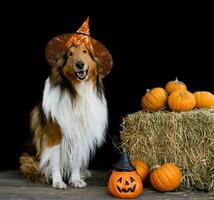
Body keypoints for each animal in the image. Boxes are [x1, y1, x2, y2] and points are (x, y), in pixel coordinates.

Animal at [19, 17, 112, 189]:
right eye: (70, 54)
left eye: (85, 52)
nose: (80, 64)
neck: (77, 91)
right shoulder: (55, 132)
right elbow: (55, 160)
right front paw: (57, 181)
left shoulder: (81, 131)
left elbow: (76, 159)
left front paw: (76, 179)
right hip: (26, 157)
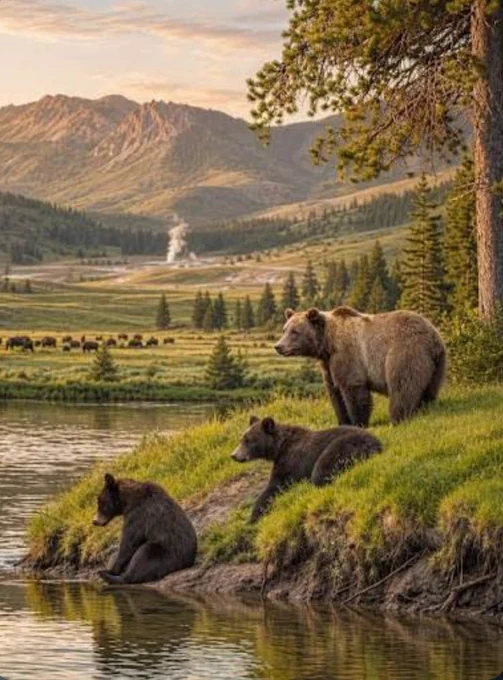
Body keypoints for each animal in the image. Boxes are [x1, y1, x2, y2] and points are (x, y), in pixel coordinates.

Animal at [231, 416, 382, 521]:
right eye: (241, 439)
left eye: (248, 440)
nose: (233, 455)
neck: (279, 448)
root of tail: (377, 444)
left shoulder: (291, 462)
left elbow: (275, 485)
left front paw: (254, 515)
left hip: (344, 446)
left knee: (320, 471)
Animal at [274, 306, 446, 427]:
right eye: (284, 329)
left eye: (295, 331)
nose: (278, 346)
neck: (327, 344)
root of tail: (433, 338)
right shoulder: (329, 364)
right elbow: (335, 394)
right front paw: (343, 421)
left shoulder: (348, 355)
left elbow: (353, 390)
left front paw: (359, 422)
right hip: (436, 364)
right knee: (429, 389)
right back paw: (424, 410)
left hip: (405, 352)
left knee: (403, 385)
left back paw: (398, 418)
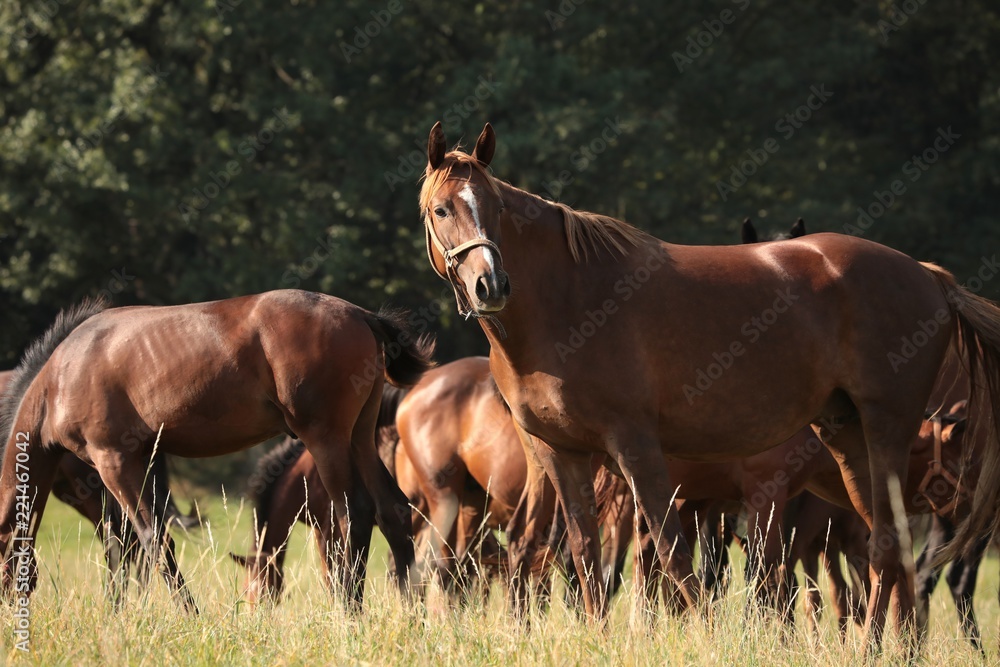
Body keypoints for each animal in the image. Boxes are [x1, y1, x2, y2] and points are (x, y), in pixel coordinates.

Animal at [0, 291, 433, 613]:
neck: (62, 375)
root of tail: (361, 315)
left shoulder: (115, 463)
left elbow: (152, 540)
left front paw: (187, 615)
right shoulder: (136, 464)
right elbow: (127, 544)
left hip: (327, 441)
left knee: (353, 513)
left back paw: (350, 611)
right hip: (359, 438)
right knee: (391, 511)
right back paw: (413, 615)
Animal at [417, 121, 1000, 650]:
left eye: (496, 208)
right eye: (441, 209)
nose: (490, 285)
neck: (568, 300)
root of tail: (930, 276)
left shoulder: (637, 447)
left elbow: (677, 556)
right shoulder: (561, 452)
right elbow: (585, 553)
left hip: (886, 430)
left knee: (883, 547)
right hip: (846, 435)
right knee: (886, 546)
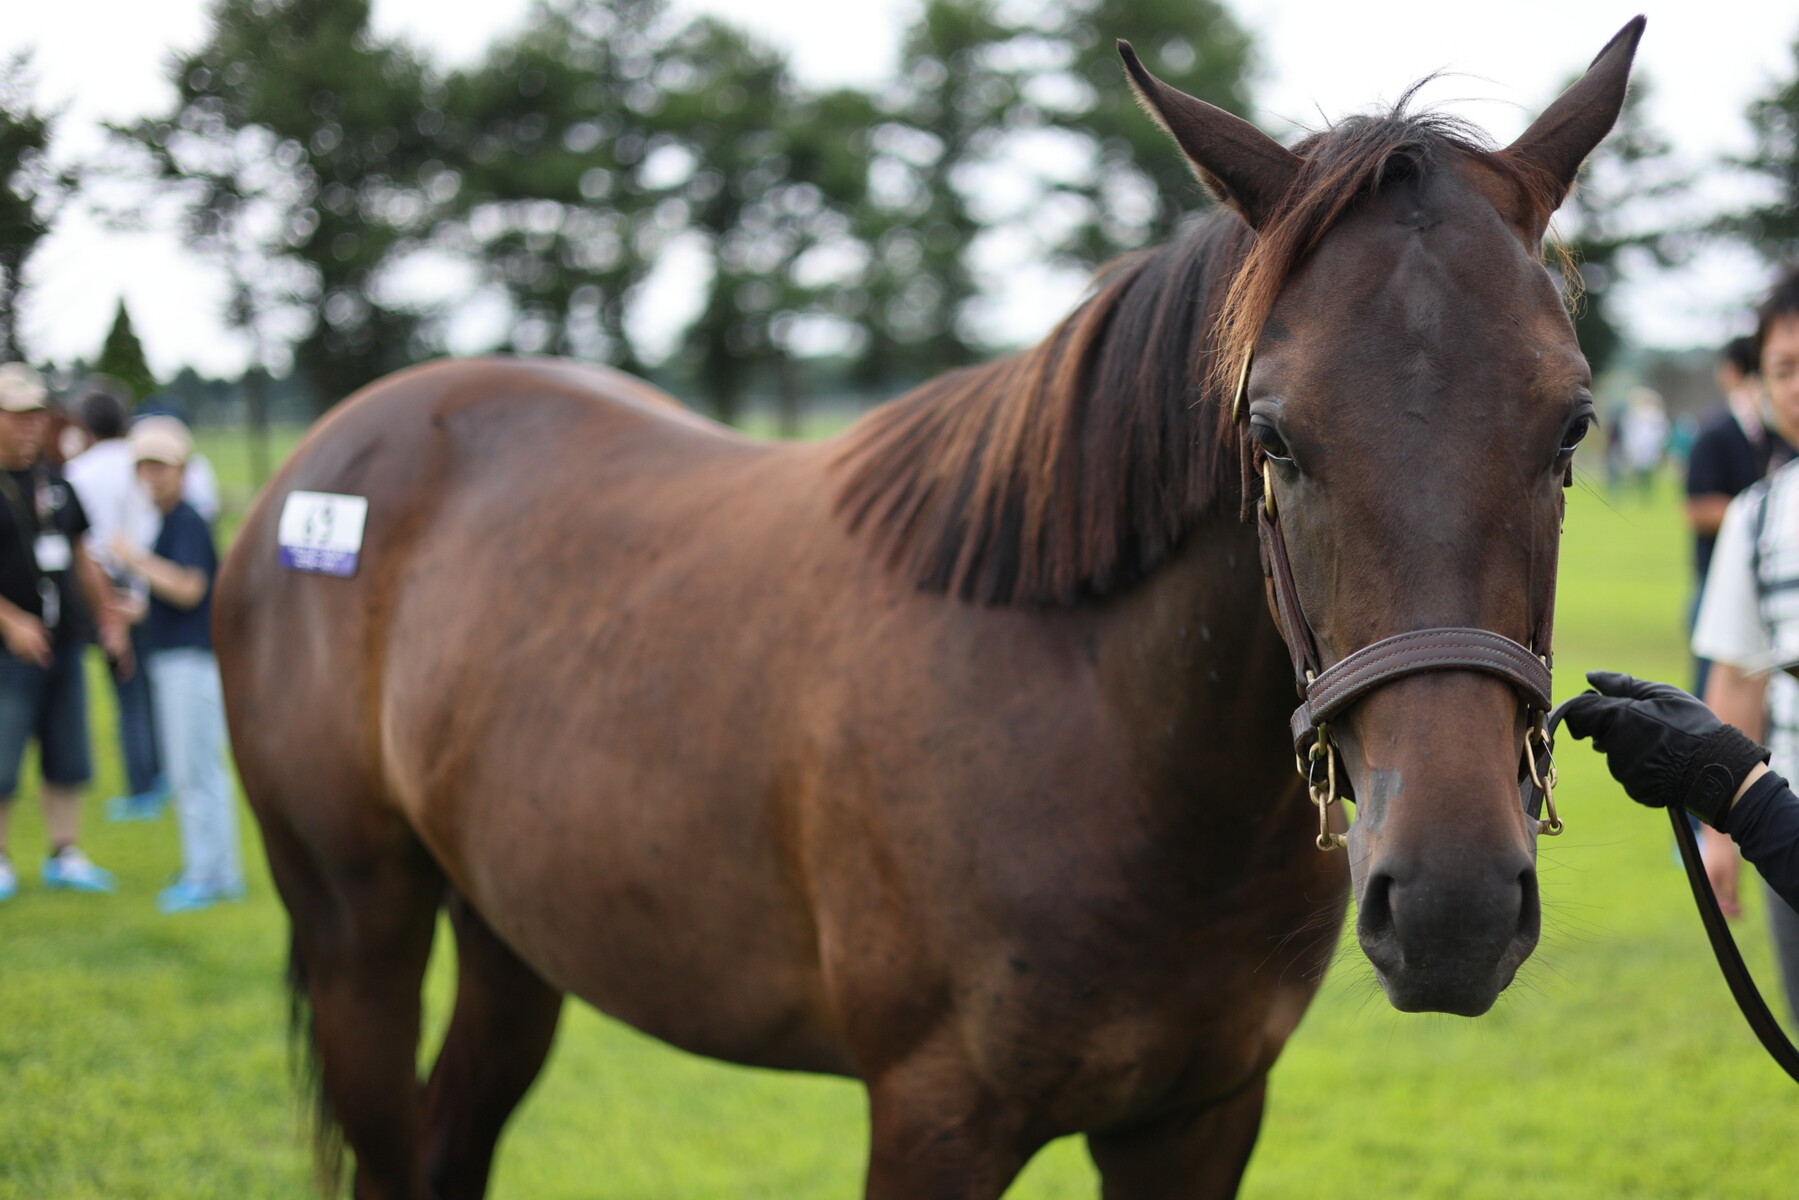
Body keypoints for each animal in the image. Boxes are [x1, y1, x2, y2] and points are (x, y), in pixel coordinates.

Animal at [215, 18, 1643, 1199]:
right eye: (1271, 433)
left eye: (1571, 424)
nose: (1452, 903)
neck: (1107, 731)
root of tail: (326, 452)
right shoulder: (933, 1119)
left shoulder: (1196, 1119)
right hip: (358, 937)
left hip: (513, 937)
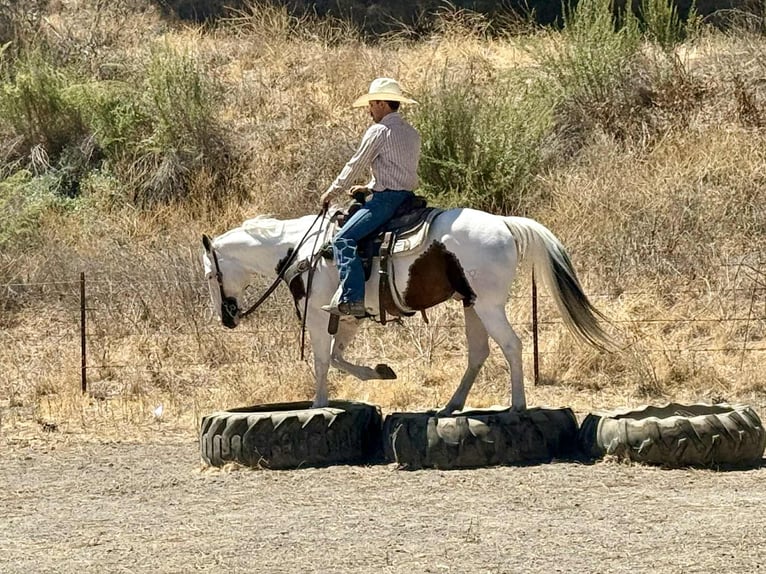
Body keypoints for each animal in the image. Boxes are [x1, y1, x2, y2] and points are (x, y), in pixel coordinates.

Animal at [201, 207, 612, 414]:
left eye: (209, 275)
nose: (227, 317)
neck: (302, 250)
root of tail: (506, 224)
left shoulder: (317, 314)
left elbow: (321, 359)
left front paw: (318, 405)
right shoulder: (347, 317)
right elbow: (337, 357)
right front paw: (380, 372)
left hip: (489, 305)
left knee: (511, 345)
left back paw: (517, 405)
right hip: (472, 304)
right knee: (479, 353)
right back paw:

◆ Requirement ◆
Only the lines starting at the one with "right elbow: (335, 394)" and ending at the one with "right shoulder: (347, 317)" should be printed, each exactly as it appears in the material above; the pictures are to be omitted.

◆ Result of the exercise ◆
right elbow: (335, 394)
right front paw: (343, 421)
left shoulder: (348, 355)
left elbow: (353, 390)
left front paw: (359, 422)
right hip: (436, 364)
right knee: (429, 389)
right back paw: (424, 410)
left hip: (405, 352)
left knee: (403, 385)
left back paw: (398, 418)
Body keypoints for each animal in the image. Boxes are [x1, y1, x2, y2] and points are (x, y), in pixel coordinates.

Animal at [0, 291, 433, 613]:
neck: (62, 375)
root of tail: (361, 315)
left shoulder: (115, 463)
left elbow: (152, 540)
left front paw: (187, 615)
right shoulder: (136, 464)
right elbow: (127, 544)
left hip: (327, 441)
left knee: (353, 513)
left back paw: (350, 611)
right hip: (359, 438)
right knee: (391, 511)
right back paw: (413, 615)
Animal at [417, 121, 1000, 650]:
left eye: (496, 208)
right eye: (441, 209)
nose: (490, 285)
neck: (568, 300)
root of tail: (930, 276)
left shoulder: (637, 447)
left elbow: (677, 556)
right shoulder: (561, 452)
right elbow: (585, 553)
left hip: (886, 430)
left knee: (883, 547)
right hip: (846, 435)
right knee: (886, 546)
Body keypoints for each animal in the image. Boxes are [x1, y1, x2, y2] and points are (x, y), in pixel coordinates.

Animal at [215, 18, 1643, 1199]:
right eye: (1271, 433)
left eye: (1571, 424)
nose: (1452, 903)
neck: (1107, 731)
root of tail: (326, 452)
right shoulder: (933, 1119)
left shoulder: (1196, 1119)
right hip: (358, 937)
left hip: (513, 937)
Body keypoints for each animal in the image. Boxes are [x1, y1, x2, y2] and points are (x, y), in pixel coordinates.

Animal at [201, 207, 612, 414]:
left eye: (209, 275)
nose: (227, 317)
neck: (302, 250)
root of tail: (506, 224)
left shoulder: (317, 314)
left elbow: (321, 359)
left front paw: (318, 405)
right shoulder: (347, 317)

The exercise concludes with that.